◆ WHAT YOU WILL DO: Extract every record, exactly as written, and ignore the pictures.

[Start of Attachment]

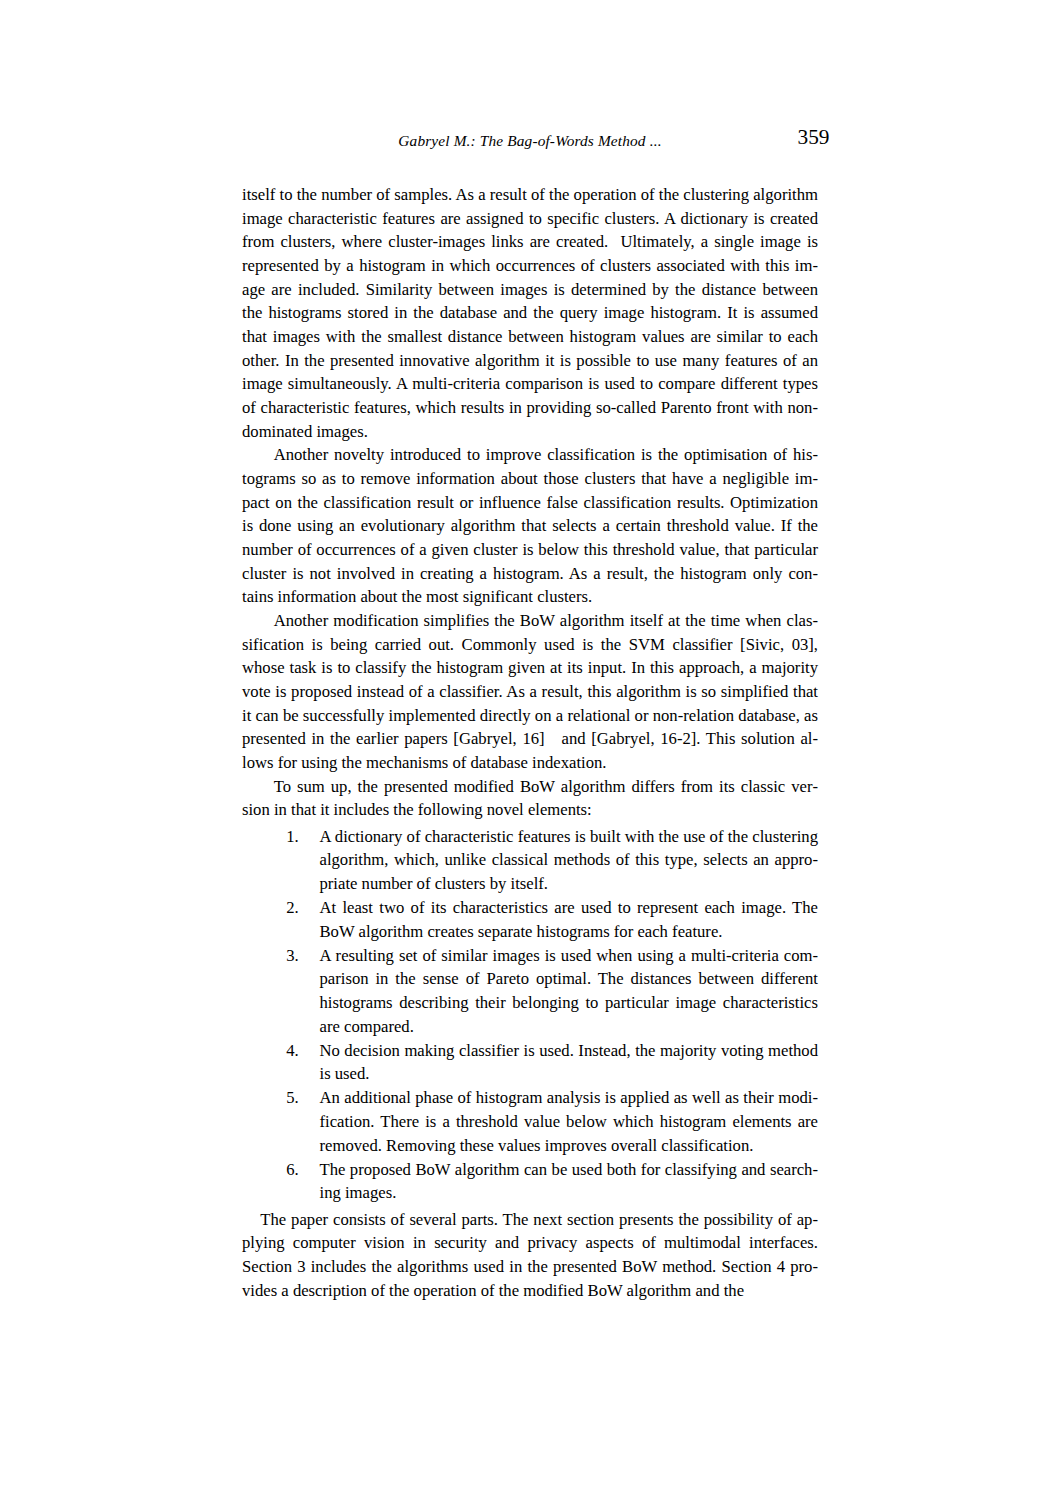Gabryel M.: The Bag-of-Words Method ... 359
itself to the number of samples. As a result of the operation of the clustering algorithm image characteristic features are assigned to specific clusters. A dictionary is created from clusters, where cluster-images links are created. Ultimately, a single image is represented by a histogram in which occurrences of clusters associated with this image are included. Similarity between images is determined by the distance between the histograms stored in the database and the query image histogram. It is assumed that images with the smallest distance between histogram values are similar to each other. In the presented innovative algorithm it is possible to use many features of an image simultaneously. A multi-criteria comparison is used to compare different types of characteristic features, which results in providing so-called Parento front with non-dominated images.
Another novelty introduced to improve classification is the optimisation of histograms so as to remove information about those clusters that have a negligible impact on the classification result or influence false classification results. Optimization is done using an evolutionary algorithm that selects a certain threshold value. If the number of occurrences of a given cluster is below this threshold value, that particular cluster is not involved in creating a histogram. As a result, the histogram only contains information about the most significant clusters.
Another modification simplifies the BoW algorithm itself at the time when classification is being carried out. Commonly used is the SVM classifier [Sivic, 03], whose task is to classify the histogram given at its input. In this approach, a majority vote is proposed instead of a classifier. As a result, this algorithm is so simplified that it can be successfully implemented directly on a relational or non-relation database, as presented in the earlier papers [Gabryel, 16] and [Gabryel, 16-2]. This solution allows for using the mechanisms of database indexation.
To sum up, the presented modified BoW algorithm differs from its classic version in that it includes the following novel elements:
A dictionary of characteristic features is built with the use of the clustering algorithm, which, unlike classical methods of this type, selects an appropriate number of clusters by itself.
At least two of its characteristics are used to represent each image. The BoW algorithm creates separate histograms for each feature.
A resulting set of similar images is used when using a multi-criteria comparison in the sense of Pareto optimal. The distances between different histograms describing their belonging to particular image characteristics are compared.
No decision making classifier is used. Instead, the majority voting method is used.
An additional phase of histogram analysis is applied as well as their modification. There is a threshold value below which histogram elements are removed. Removing these values improves overall classification.
The proposed BoW algorithm can be used both for classifying and searching images.
The paper consists of several parts. The next section presents the possibility of applying computer vision in security and privacy aspects of multimodal interfaces. Section 3 includes the algorithms used in the presented BoW method. Section 4 provides a description of the operation of the modified BoW algorithm and the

[End of Attachment]

◆ OUTPUT:
Gabryel M.: The Bag-of-Words Method ... 359
itself to the number of samples. As a result of the operation of the clustering algorithm image characteristic features are assigned to specific clusters. A dictionary is created from clusters, where cluster-images links are created. Ultimately, a single image is represented by a histogram in which occurrences of clusters associated with this image are included. Similarity between images is determined by the distance between the histograms stored in the database and the query image histogram. It is assumed that images with the smallest distance between histogram values are similar to each other. In the presented innovative algorithm it is possible to use many features of an image simultaneously. A multi-criteria comparison is used to compare different types of characteristic features, which results in providing so-called Parento front with non-dominated images.
Another novelty introduced to improve classification is the optimisation of histograms so as to remove information about those clusters that have a negligible impact on the classification result or influence false classification results. Optimization is done using an evolutionary algorithm that selects a certain threshold value. If the number of occurrences of a given cluster is below this threshold value, that particular cluster is not involved in creating a histogram. As a result, the histogram only contains information about the most significant clusters.
Another modification simplifies the BoW algorithm itself at the time when classification is being carried out. Commonly used is the SVM classifier [Sivic, 03], whose task is to classify the histogram given at its input. In this approach, a majority vote is proposed instead of a classifier. As a result, this algorithm is so simplified that it can be successfully implemented directly on a relational or non-relation database, as presented in the earlier papers [Gabryel, 16] and [Gabryel, 16-2]. This solution allows for using the mechanisms of database indexation.
To sum up, the presented modified BoW algorithm differs from its classic version in that it includes the following novel elements:
A dictionary of characteristic features is built with the use of the clustering algorithm, which, unlike classical methods of this type, selects an appropriate number of clusters by itself.
At least two of its characteristics are used to represent each image. The BoW algorithm creates separate histograms for each feature.
A resulting set of similar images is used when using a multi-criteria comparison in the sense of Pareto optimal. The distances between different histograms describing their belonging to particular image characteristics are compared.
No decision making classifier is used. Instead, the majority voting method is used.
An additional phase of histogram analysis is applied as well as their modification. There is a threshold value below which histogram elements are removed. Removing these values improves overall classification.
The proposed BoW algorithm can be used both for classifying and searching images.
The paper consists of several parts. The next section presents the possibility of applying computer vision in security and privacy aspects of multimodal interfaces. Section 3 includes the algorithms used in the presented BoW method. Section 4 provides a description of the operation of the modified BoW algorithm and the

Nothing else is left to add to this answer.